## What you need to do
Determine how many lines in the listing below contain the word "pixels", then state that number by itself.

## Source data
Segment Open
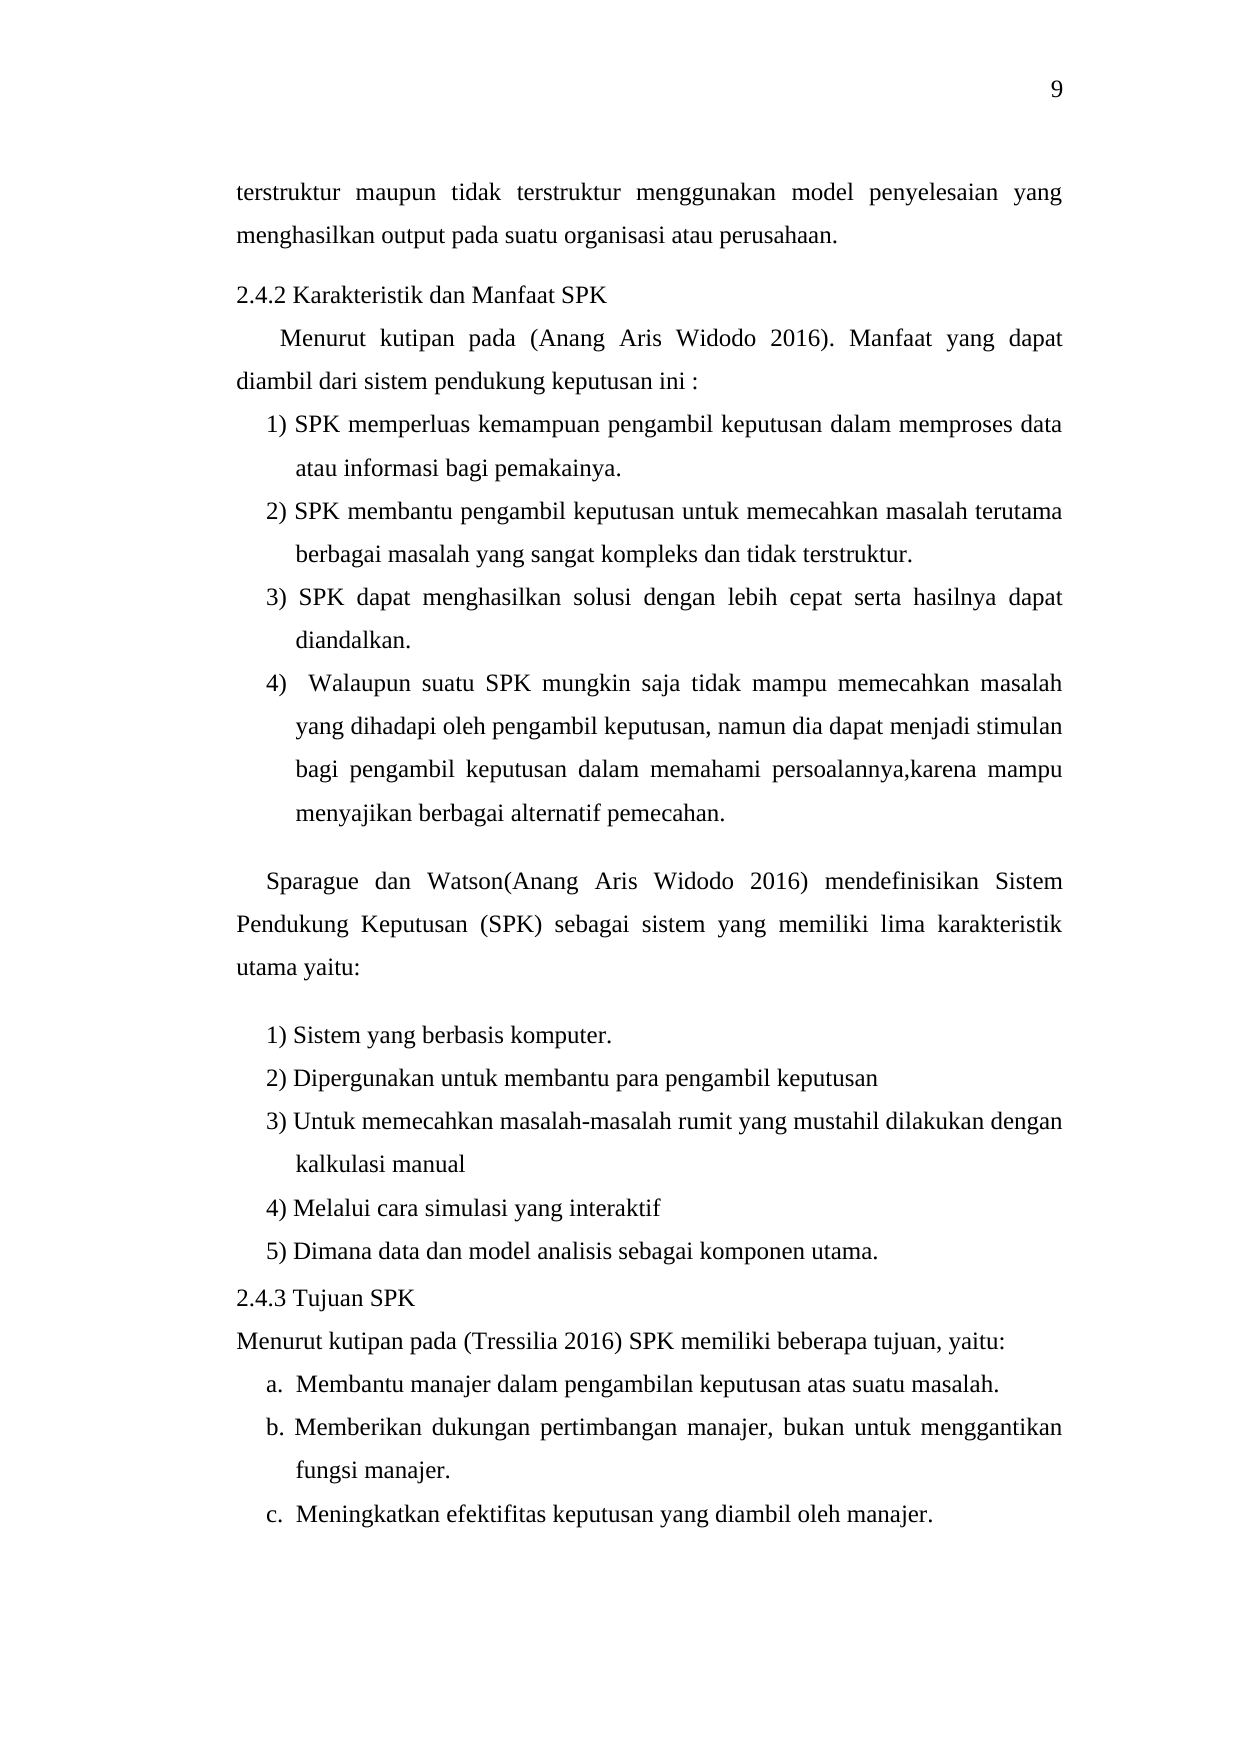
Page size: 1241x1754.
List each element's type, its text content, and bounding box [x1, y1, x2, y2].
Segment Closed
Segment Open
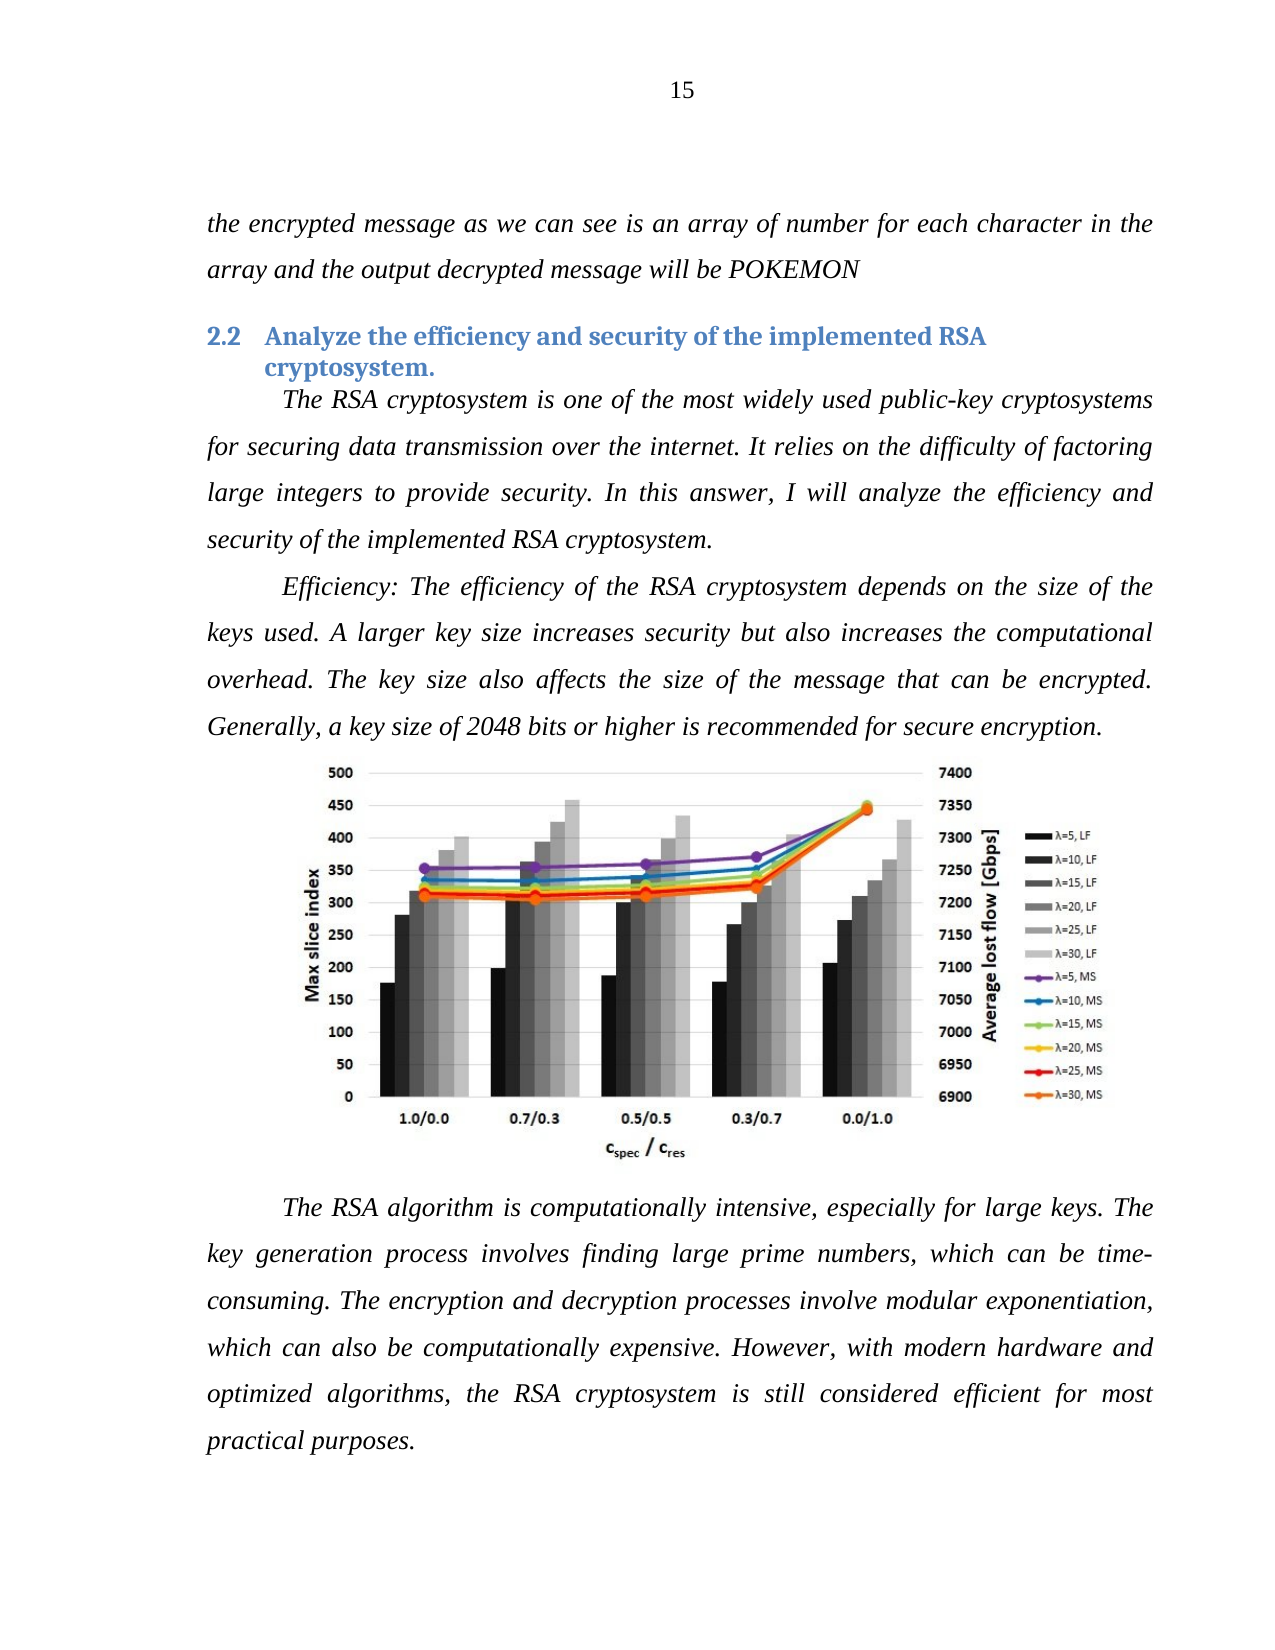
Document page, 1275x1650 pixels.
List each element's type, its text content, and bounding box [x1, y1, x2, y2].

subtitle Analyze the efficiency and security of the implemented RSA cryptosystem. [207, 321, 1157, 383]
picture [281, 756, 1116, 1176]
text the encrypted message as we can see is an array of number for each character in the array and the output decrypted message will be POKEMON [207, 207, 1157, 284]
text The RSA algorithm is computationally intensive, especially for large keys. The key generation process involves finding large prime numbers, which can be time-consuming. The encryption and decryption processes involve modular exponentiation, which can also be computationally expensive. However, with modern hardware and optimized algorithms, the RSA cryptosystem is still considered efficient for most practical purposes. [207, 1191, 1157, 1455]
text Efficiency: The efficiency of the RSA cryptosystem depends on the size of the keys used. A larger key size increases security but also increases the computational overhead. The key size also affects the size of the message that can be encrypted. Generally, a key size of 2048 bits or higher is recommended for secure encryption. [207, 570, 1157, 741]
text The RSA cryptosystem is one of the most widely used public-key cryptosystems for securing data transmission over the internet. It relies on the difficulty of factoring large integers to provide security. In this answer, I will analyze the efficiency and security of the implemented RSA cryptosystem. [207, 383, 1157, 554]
Segment Closed
Segment Open
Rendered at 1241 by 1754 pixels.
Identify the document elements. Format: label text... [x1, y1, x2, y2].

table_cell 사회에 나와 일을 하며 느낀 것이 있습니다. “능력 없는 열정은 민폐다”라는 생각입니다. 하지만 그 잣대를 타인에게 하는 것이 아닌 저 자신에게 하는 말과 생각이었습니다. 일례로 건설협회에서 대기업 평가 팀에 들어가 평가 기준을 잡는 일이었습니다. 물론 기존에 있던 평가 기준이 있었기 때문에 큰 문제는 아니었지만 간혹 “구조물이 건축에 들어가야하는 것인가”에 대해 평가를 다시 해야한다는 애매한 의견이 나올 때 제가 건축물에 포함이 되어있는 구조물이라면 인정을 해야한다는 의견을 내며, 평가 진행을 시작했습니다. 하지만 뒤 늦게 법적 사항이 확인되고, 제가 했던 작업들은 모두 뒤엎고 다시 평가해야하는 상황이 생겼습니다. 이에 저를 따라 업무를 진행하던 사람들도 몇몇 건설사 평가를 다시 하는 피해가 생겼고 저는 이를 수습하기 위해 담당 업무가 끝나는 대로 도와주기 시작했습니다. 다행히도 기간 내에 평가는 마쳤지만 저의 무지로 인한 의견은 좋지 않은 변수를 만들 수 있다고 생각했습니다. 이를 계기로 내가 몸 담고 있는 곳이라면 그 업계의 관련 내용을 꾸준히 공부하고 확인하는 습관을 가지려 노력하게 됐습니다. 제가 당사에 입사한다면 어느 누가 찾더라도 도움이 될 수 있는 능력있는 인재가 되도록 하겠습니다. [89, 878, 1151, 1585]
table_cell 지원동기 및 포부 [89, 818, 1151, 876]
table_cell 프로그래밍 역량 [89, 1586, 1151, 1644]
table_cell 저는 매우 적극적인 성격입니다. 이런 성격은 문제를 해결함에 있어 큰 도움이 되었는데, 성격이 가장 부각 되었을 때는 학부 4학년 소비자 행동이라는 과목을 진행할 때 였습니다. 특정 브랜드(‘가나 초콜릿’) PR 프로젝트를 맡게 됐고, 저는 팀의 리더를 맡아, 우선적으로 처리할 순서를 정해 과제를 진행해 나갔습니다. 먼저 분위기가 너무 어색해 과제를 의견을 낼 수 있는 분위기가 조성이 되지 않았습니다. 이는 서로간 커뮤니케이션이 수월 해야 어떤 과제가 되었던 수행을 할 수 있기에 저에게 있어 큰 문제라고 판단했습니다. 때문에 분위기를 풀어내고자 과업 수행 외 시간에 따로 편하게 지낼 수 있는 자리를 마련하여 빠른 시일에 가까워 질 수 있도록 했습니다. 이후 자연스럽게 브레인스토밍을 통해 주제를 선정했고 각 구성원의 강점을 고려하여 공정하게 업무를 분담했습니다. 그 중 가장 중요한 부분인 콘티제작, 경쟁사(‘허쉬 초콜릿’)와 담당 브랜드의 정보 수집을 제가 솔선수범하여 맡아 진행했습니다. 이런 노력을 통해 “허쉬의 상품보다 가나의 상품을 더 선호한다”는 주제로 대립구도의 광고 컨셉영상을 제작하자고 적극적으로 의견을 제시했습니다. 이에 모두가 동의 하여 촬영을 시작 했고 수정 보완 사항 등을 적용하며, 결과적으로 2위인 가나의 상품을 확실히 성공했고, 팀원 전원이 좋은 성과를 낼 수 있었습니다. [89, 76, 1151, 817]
Segment Closed
## Solution to the exercise
2